Emergency crews to test skills
Sports teams engage in preseason training to help sharpen their skills and to develop continuity. In some ways, several area government entities are gearing up for the big game. Emergency managers from Slope, Billings and Bowman counties are lead...
Sports teams engage in preseason training to help sharpen their skills and to develop continuity.
In some ways, several area government entities are gearing up for the big game.
Emergency managers from Slope, Billings and Bowman counties are leading a planning team which encompasses officials from the United States Forest Service, as well as the Civil Support Team of the North Dakota National Guard.
These agencies, along with the state Emergency Operations Center, American Red Cross, law enforcement, fire fighters, emergency medical services and emergency management from several counties are participating in a large disaster exercise to test the abilities of federal, state and local responders.
The disaster exercise is Saturday in northwestern Slope County by Burning Coal Vein. Different entities are planning the disaster on Friday.
"The emphasis is on mutual aide operations between counties and responders," Bowman County Emergency Manager Dean Pearson said. "The emphasis is on working together. We will test and prepare for whatever is out there between various agencies."

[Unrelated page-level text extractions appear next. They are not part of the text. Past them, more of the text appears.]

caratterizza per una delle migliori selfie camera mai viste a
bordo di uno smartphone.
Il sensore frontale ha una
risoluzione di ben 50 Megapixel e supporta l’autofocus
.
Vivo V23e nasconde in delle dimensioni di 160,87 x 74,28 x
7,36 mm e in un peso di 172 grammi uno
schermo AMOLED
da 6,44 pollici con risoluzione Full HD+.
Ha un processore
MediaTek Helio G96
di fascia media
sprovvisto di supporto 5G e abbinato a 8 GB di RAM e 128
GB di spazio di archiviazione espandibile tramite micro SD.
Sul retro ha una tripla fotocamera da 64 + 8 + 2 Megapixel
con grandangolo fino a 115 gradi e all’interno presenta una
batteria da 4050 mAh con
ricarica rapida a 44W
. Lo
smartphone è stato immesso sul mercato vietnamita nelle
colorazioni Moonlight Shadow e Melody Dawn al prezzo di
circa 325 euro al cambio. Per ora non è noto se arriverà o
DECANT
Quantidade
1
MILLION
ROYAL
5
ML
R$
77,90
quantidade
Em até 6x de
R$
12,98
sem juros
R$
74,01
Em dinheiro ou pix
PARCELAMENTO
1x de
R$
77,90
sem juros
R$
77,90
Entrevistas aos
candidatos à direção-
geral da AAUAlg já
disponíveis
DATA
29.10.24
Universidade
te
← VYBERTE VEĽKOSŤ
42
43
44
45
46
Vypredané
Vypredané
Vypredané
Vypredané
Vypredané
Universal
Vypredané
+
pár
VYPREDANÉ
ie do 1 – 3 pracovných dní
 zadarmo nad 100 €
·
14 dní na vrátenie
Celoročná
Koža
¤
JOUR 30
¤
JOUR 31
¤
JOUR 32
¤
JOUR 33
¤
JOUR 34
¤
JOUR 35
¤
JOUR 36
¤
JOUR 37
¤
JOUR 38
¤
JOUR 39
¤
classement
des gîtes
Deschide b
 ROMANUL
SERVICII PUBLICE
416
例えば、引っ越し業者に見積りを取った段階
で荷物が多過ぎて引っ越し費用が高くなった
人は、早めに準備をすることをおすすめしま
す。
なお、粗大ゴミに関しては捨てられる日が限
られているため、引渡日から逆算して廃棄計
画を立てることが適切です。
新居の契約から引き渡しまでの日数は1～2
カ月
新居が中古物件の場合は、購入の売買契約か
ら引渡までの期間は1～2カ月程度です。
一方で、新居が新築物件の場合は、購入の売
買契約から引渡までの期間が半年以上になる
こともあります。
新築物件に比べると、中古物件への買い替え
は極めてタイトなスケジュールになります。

As the mock disaster unfolds, responding teams are searching for a missing aircraft that possibly contains passengers with suspected ties to terrorist organizations and are traveling with biological agents.
Focusing on terrorist attacks seems fitting with the upcoming anniversary of the Sept. 11, 2001, terrorist attacks.
"We are all deeply aware of the situations as they are unfolding," Pearson said. "At this stage of the game, you can never say never. We don't like to prepare for it, but we have to."
Counties from South Dakota and Montana were invited to participate in the exercise but couldn't because of scheduling conflicts.
"We try to keep the bordering counties involved, even though they are from Montana and South Dakota," Pearson said. "They are mutual aide counties with Bowman County."
A total of 136 participants are part of the rescue exercise. People are coming from as far away as Bottineau and Dickey counties. Also making the trip to the region are representatives from the city of Bismarck.
"There are various people who never exercised or trained together," Pearson said. "We will see if we can put together what we've been trained to do to make it work. We will make it realistic so we can accomplish something, too."
If possible, Pearson said another disaster exercise might be rescheduled next year to apply what was learned.
"We are trying so many things that are new," he said. "Next year, it could be more detailed or harder."